## Your goal:
Copy out every record below with complete accuracy.

--- Material to process Enclosed Below ---

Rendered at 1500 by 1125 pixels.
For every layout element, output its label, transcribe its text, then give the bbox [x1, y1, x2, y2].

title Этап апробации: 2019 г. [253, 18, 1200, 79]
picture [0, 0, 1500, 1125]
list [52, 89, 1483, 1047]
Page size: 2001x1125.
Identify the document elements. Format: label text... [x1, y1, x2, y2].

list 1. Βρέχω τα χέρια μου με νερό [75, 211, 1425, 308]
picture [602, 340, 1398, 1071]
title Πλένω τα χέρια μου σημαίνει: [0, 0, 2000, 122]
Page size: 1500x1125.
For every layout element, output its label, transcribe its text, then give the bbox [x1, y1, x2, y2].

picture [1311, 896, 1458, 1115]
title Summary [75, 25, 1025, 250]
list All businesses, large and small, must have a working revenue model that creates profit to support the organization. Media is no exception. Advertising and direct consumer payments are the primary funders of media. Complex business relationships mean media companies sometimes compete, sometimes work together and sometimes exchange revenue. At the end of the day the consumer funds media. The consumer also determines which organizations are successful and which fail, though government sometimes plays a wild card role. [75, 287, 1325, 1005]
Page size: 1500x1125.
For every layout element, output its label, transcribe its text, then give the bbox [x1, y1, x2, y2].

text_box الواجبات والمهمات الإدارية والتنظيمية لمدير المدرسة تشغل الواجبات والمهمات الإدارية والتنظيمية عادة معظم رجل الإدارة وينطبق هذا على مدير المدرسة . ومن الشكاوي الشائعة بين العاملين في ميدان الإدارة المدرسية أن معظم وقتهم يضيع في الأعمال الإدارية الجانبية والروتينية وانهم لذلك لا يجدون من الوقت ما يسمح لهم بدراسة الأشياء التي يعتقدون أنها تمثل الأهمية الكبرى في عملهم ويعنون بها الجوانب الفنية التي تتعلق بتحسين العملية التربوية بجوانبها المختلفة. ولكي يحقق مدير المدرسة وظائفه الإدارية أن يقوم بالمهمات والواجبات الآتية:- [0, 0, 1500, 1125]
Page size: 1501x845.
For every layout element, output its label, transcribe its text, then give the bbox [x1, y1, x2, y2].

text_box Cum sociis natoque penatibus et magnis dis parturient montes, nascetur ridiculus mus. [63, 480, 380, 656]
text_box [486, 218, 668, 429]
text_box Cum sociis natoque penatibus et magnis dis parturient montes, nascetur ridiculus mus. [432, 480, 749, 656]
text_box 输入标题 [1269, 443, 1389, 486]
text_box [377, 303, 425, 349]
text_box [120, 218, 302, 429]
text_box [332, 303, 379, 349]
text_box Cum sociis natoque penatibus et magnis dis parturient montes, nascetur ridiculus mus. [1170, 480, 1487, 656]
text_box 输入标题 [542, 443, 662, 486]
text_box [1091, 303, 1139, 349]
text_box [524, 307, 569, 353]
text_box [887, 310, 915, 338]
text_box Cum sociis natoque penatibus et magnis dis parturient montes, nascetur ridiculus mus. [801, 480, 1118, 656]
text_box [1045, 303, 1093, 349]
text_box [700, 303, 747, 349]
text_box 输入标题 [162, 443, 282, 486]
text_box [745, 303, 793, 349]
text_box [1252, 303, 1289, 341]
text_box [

--- End of Enclosed Material to process ---

## Your response:
Rendered at 1500 by 1125 pixels.
For every layout element, output its label, transcribe its text, then give the bbox [x1, y1, x2, y2].

title Этап апробации: 2019 г. [253, 18, 1200, 79]
picture [0, 0, 1500, 1125]
list [52, 89, 1483, 1047]
Page size: 2001x1125.
Identify the document elements. Format: label text... [x1, y1, x2, y2].

list 1. Βρέχω τα χέρια μου με νερό [75, 211, 1425, 308]
picture [602, 340, 1398, 1071]
title Πλένω τα χέρια μου σημαίνει: [0, 0, 2000, 122]
Page size: 1500x1125.
For every layout element, output its label, transcribe its text, then give the bbox [x1, y1, x2, y2].

picture [1311, 896, 1458, 1115]
title Summary [75, 25, 1025, 250]
list All businesses, large and small, must have a working revenue model that creates profit to support the organization. Media is no exception. Advertising and direct consumer payments are the primary funders of media. Complex business relationships mean media companies sometimes compete, sometimes work together and sometimes exchange revenue. At the end of the day the consumer funds media. The consumer also determines which organizations are successful and which fail, though government sometimes plays a wild card role. [75, 287, 1325, 1005]
Page size: 1500x1125.
For every layout element, output its label, transcribe its text, then give the bbox [x1, y1, x2, y2].

text_box الواجبات والمهمات الإدارية والتنظيمية لمدير المدرسة تشغل الواجبات والمهمات الإدارية والتنظيمية عادة معظم رجل الإدارة وينطبق هذا على مدير المدرسة . ومن الشكاوي الشائعة بين العاملين في ميدان الإدارة المدرسية أن معظم وقتهم يضيع في الأعمال الإدارية الجانبية والروتينية وانهم لذلك لا يجدون من الوقت ما يسمح لهم بدراسة الأشياء التي يعتقدون أنها تمثل الأهمية الكبرى في عملهم ويعنون بها الجوانب الفنية التي تتعلق بتحسين العملية التربوية بجوانبها المختلفة. ولكي يحقق مدير المدرسة وظائفه الإدارية أن يقوم بالمهمات والواجبات الآتية:- [0, 0, 1500, 1125]
Page size: 1501x845.
For every layout element, output its label, transcribe its text, then give the bbox [x1, y1, x2, y2].

text_box Cum sociis natoque penatibus et magnis dis parturient montes, nascetur ridiculus mus. [63, 480, 380, 656]
text_box [486, 218, 668, 429]
text_box Cum sociis natoque penatibus et magnis dis parturient montes, nascetur ridiculus mus. [432, 480, 749, 656]
text_box 输入标题 [1269, 443, 1389, 486]
text_box [377, 303, 425, 349]
text_box [120, 218, 302, 429]
text_box [332, 303, 379, 349]
text_box Cum sociis natoque penatibus et magnis dis parturient montes, nascetur ridiculus mus. [1170, 480, 1487, 656]
text_box 输入标题 [542, 443, 662, 486]
text_box [1091, 303, 1139, 349]
text_box [524, 307, 569, 353]
text_box [887, 310, 915, 338]
text_box Cum sociis natoque penatibus et magnis dis parturient montes, nascetur ridiculus mus. [801, 480, 1118, 656]
text_box [1045, 303, 1093, 349]
text_box [700, 303, 747, 349]
text_box 输入标题 [162, 443, 282, 486]
text_box [745, 303, 793, 349]
text_box [1252, 303, 1289, 341]
text_box [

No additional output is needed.